Love is infinite my ass. It's just that kind of hippy crystal-clutching crap that keeps the progressive movement back.
I get the point Buck is making. When you're working to expunge the record of someone who is trying to turn your life around, it's a little bit shocking to find it's easier to get wife-beating off your record that animal cruelty. You would think there would be more emphasis on violence against humans specifically rather than against animals, and I think he's got a good point.

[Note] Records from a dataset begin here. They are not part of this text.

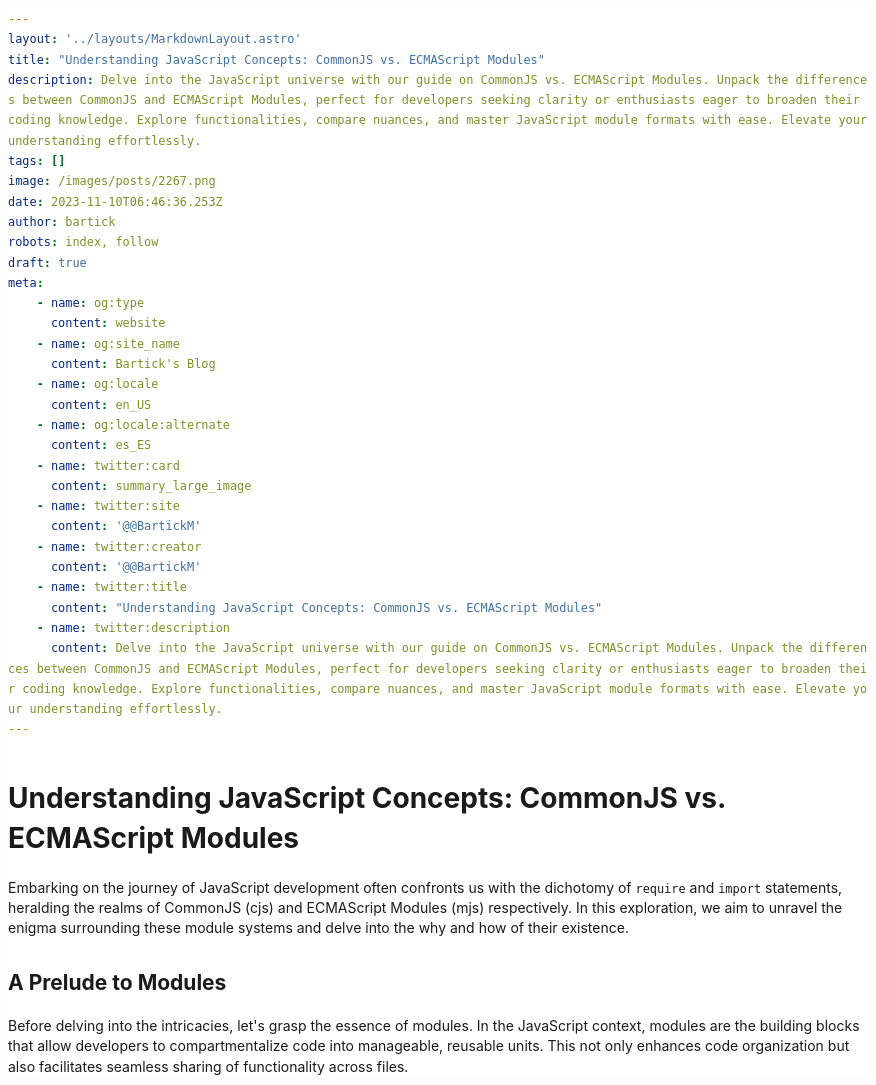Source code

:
 ```yaml
---
layout: '../layouts/MarkdownLayout.astro'
title: "Understanding JavaScript Concepts: CommonJS vs. ECMAScript Modules"
description: Delve into the JavaScript universe with our guide on CommonJS vs. ECMAScript Modules. Unpack the differences between CommonJS and ECMAScript Modules, perfect for developers seeking clarity or enthusiasts eager to broaden their coding knowledge. Explore functionalities, compare nuances, and master JavaScript module formats with ease. Elevate your understanding effortlessly.
tags: []
image: /images/posts/2267.png
date: 2023-11-10T06:46:36.253Z
author: bartick
robots: index, follow
draft: true
meta:
    - name: og:type
      content: website
    - name: og:site_name
      content: Bartick's Blog
    - name: og:locale
      content: en_US
    - name: og:locale:alternate
      content: es_ES
    - name: twitter:card
      content: summary_large_image
    - name: twitter:site
      content: '@@BartickM'
    - name: twitter:creator
      content: '@@BartickM'
    - name: twitter:title
      content: "Understanding JavaScript Concepts: CommonJS vs. ECMAScript Modules"
    - name: twitter:description
      content: Delve into the JavaScript universe with our guide on CommonJS vs. ECMAScript Modules. Unpack the differences between CommonJS and ECMAScript Modules, perfect for developers seeking clarity or enthusiasts eager to broaden their coding knowledge. Explore functionalities, compare nuances, and master JavaScript module formats with ease. Elevate your understanding effortlessly.
---
```


# Understanding JavaScript Concepts: CommonJS vs. ECMAScript Modules

Embarking on the journey of JavaScript development often confronts us with the dichotomy of `require` and `import` statements, heralding the realms of CommonJS (cjs) and ECMAScript Modules (mjs) respectively. In this exploration, we aim to unravel the enigma surrounding these module systems and delve into the why and how of their existence.

## A Prelude to Modules

Before delving into the intricacies, let's grasp the essence of modules. In the JavaScript context, modules are the building blocks that allow developers to compartmentalize code into manageable, reusable units. This not only enhances code organization but also facilitates seamless sharing of functionality across files.
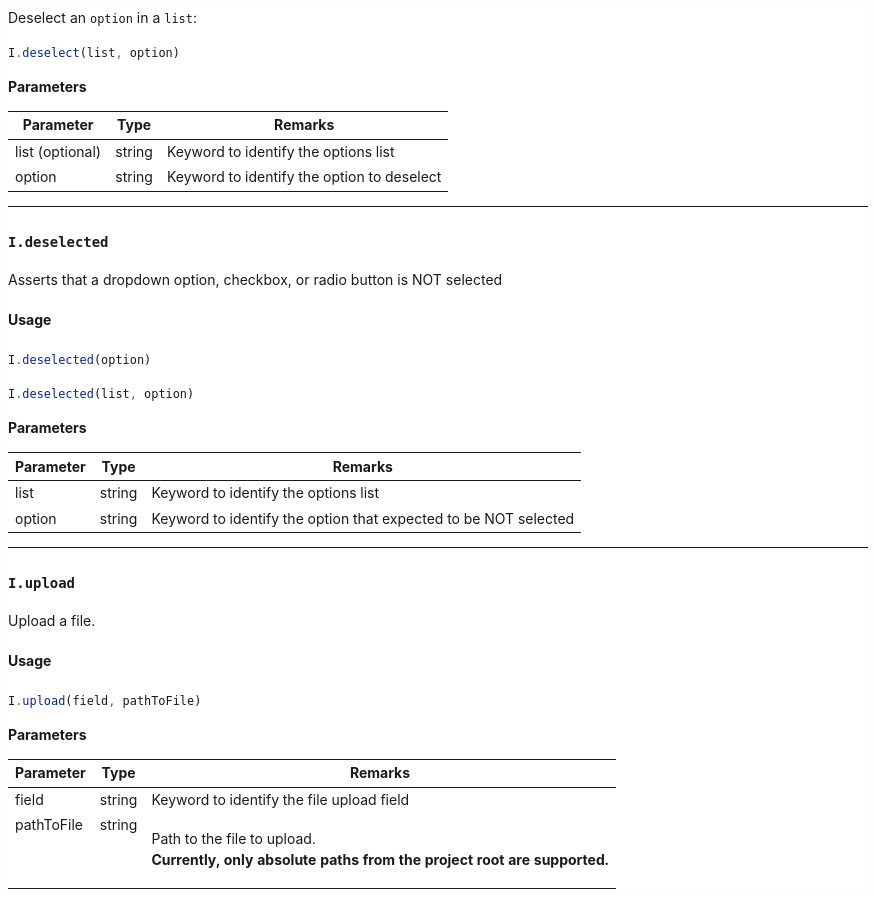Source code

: Deselect an `option` in a `list`:

```javascript
I.deselect(list, option)
```

**Parameters**

| Parameter       | Type   | Remarks                                    |
| --------------- | ------ | ------------------------------------------ |
| list (optional) | string | Keyword to identify the options list       |
| option          | string | Keyword to identify the option to deselect |

***

### `I.deselected` <a href="#ideselected" id="ideselected"></a>

Asserts that a dropdown option, checkbox, or radio button is NOT selected

#### Usage <a href="#usage" id="usage"></a>

```javascript
I.deselected(option)
```

```javascript
I.deselected(list, option)
```

**Parameters**

| Parameter | Type   | Remarks                                                         |
| --------- | ------ | --------------------------------------------------------------- |
| list      | string | Keyword to identify the options list                            |
| option    | string | Keyword to identify the option that expected to be NOT selected |

***

### `I.upload` <a href="#iupload" id="iupload"></a>

Upload a file.

#### Usage <a href="#usage" id="usage"></a>

```javascript
I.upload(field, pathToFile)
```

**Parameters**

| Parameter  | Type   | Remarks                                                                                                                    |
| ---------- | ------ | -------------------------------------------------------------------------------------------------------------------------- |
| field      | string | Keyword to identify the file upload field                                                                                  |
| pathToFile | string | <p>Path to the file to upload.<br><strong>Currently, only absolute paths from the project root are supported.</strong></p> |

I've mentioned before that I'm really becoming disturbed by the animal rights movement myself. As a biological scientist you see how critical animals are to research and how it would simply be impossible to do biology without them, and then you see the protesters in Oxford terrorizing scientists, threatening their lives, vandalizing their labs, all to prevent animal research being done. I believe that ultimately animal-rights protesters will be a bigger threat than Bush and the Republicans to science once that level of extremism starts occuring in this country.
1:28 PM, August 12, 2006
@bluebutterfly, you're not addressing my point--I know that people feel that love is infinite, but the point here is about resources. Sure, you can care about everything in the world, but when letters are being written to prevent social forgiveness of 10 year old animal crimes, but not for domestic violence or other crimes, isn't there a problem?
7:03 PM, August 12, 2006
Ding!
Give that man a cookie.
8:57 PM, August 12, 2006
It may be that we help animal, but do not help down street man or little girl of Africa, this is sad thing I think to myself. Then some man on top, he say, "You is man with no love," but I think he that is saying this on top, he is very very wrongly in it and you is the right person over him.
10:24 PM, August 12, 2006
Hey Buck. Just wanted to let you know -- I purchased an item yesterday, and the purchase price included a donation to either a Malawi orphanage or a Namibian anti-poaching organization. My pick. I went with the orphanage.
So, just to let you know. The orphans of Malawi thank you. But the giraffes hate your guts.
2:03 PM, August 13, 2006
humanoids will take care of humanoid rights.